A recent report by the Annie E. Casey Foundation shed light on something nurses see every day – there’s a large gap in the well-being of minority children in the United States.
The report, Race for Results, highlights the struggles and challenges families face when they lack the support, funds, housing, and educational opportunities in their day-to-day lives. The report analyzed 12 points including things like percentage of babies born at a normal birth weight to poverty levels, high school graduation rates, and who the children live with.
Nurses, who treat these children across the country know how even prenatal malnutrition can set off a cascade of setbacks from infancy on. But nurses are also on the forefront, helping disadvantaged families find the resources they need, informing them about nutrition and education, and offering a a steady and caring hand.
The report compared experiences and opportunities of African American, American Indian, Asian and Pacific Islander, Latino, and White children to see where disparities occurred. The report also underscored a sense of urgency to challenge and change these disparities. In 2018, the report states, the majority of children in the country will be nonwhite and by 2050, no one racial or ethnic group will be a majority. If disparities and barriers in health, education, and opportunity aren’t addressed now, future generations of children will continue to lag behind.
“While it is widely understood that children’s life chances differ by race and ethnicity,” the report states, “we believe that more consistent and comprehensive data on these differences, coupled with the rationale and strategies for action by all sectors, will help lead to evidence-based solutions that can improve the odds of success for children of color.”

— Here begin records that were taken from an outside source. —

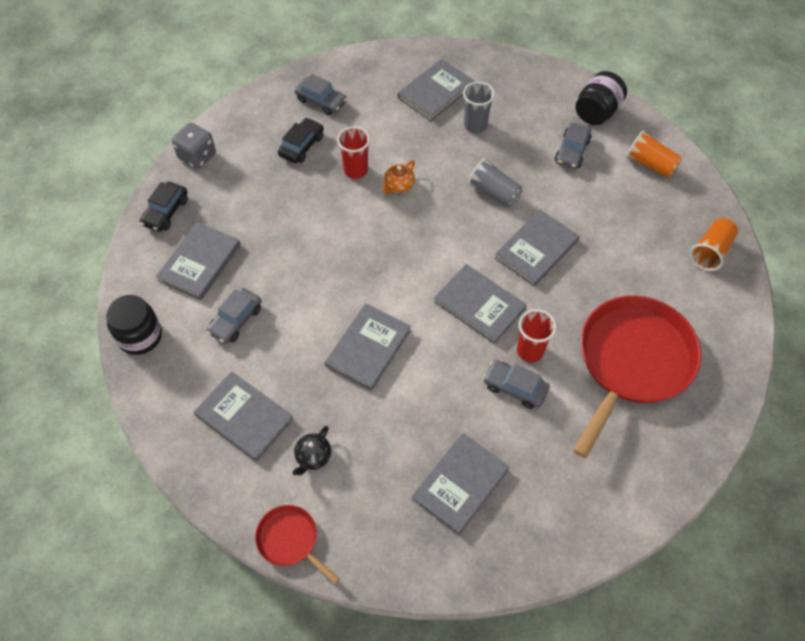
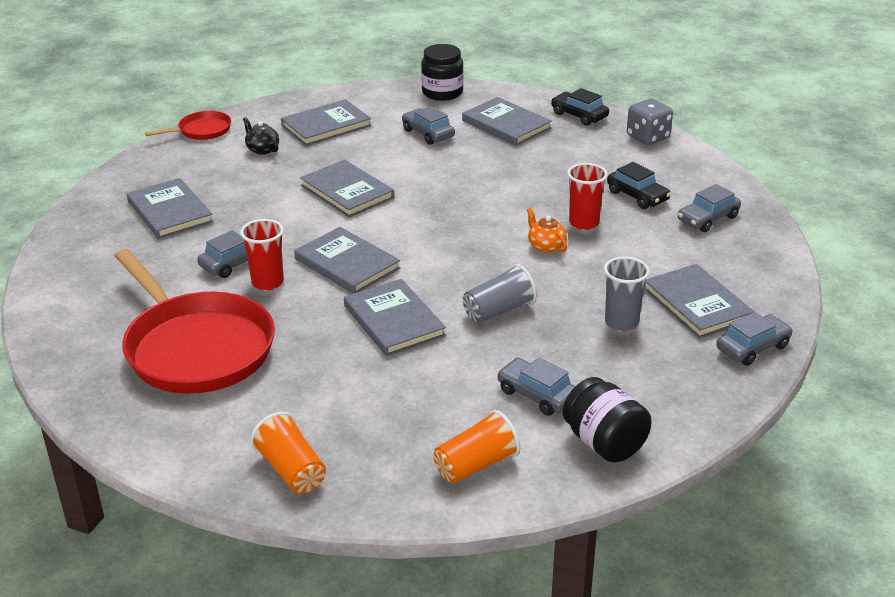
camera: 110 degrees right, 25 degrees down
grey book [434,264,526,344] -> grey book turned 75 degrees clockwise [294,227,400,294]
none -> grey car [716,312,793,366]

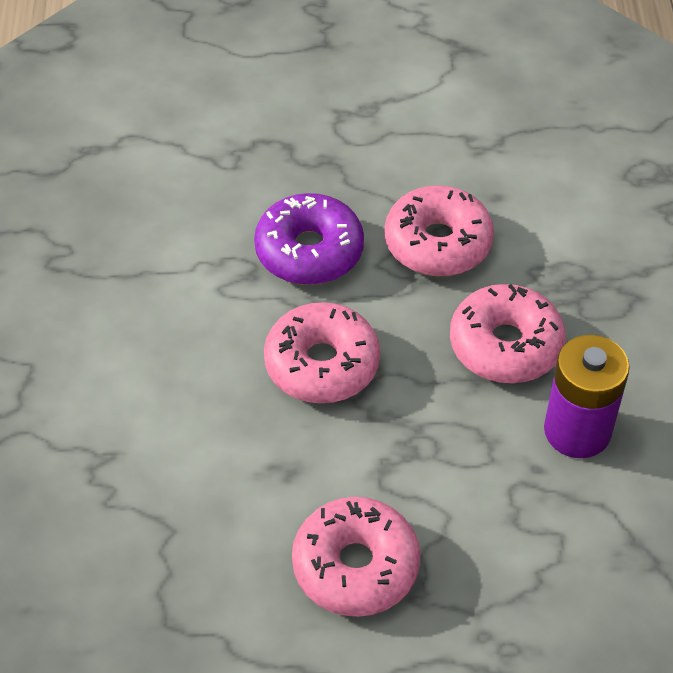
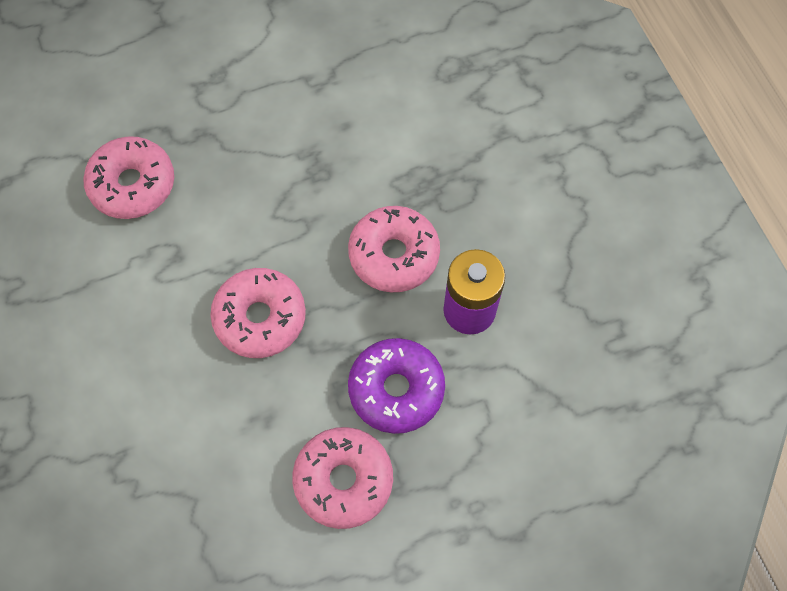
camera: 20 degrees left, 15 degrees up
purple donut [254,193,364,285] -> purple donut moved to [348,338,445,434]
pink donut [385,186,494,276] -> pink donut moved to [83,136,174,219]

So what can nurses do? With nurses represented in all different sectors, they can advocate for change in their workplaces and neighborhoods. Programs to helps minority families, whether through food, jobs, childcare resources, neighborhood safety, education, or emotional support, will all help close the gap and bring more opportunities for children. Nurses can begin to address policy issues, calling attention to their communities that need help and offering suggestions to what kind of assistance is most pressing.
Advocating for equal early childhood access to good medical care, nutritious foods, high-quality childcare and preschool can set a solid foundation for families of all races and ethnicities across the country. By giving children the resources they need to be healthy and form strong family and community ties, they will be better poised to close the gaps that are detailed in the report.
Nurses can also push for change and alert local, state, and national government officials to the disparities they see in their own practices and suggest changes that can begin to fix those problems.
Taking the first step now can make a huge difference later for children.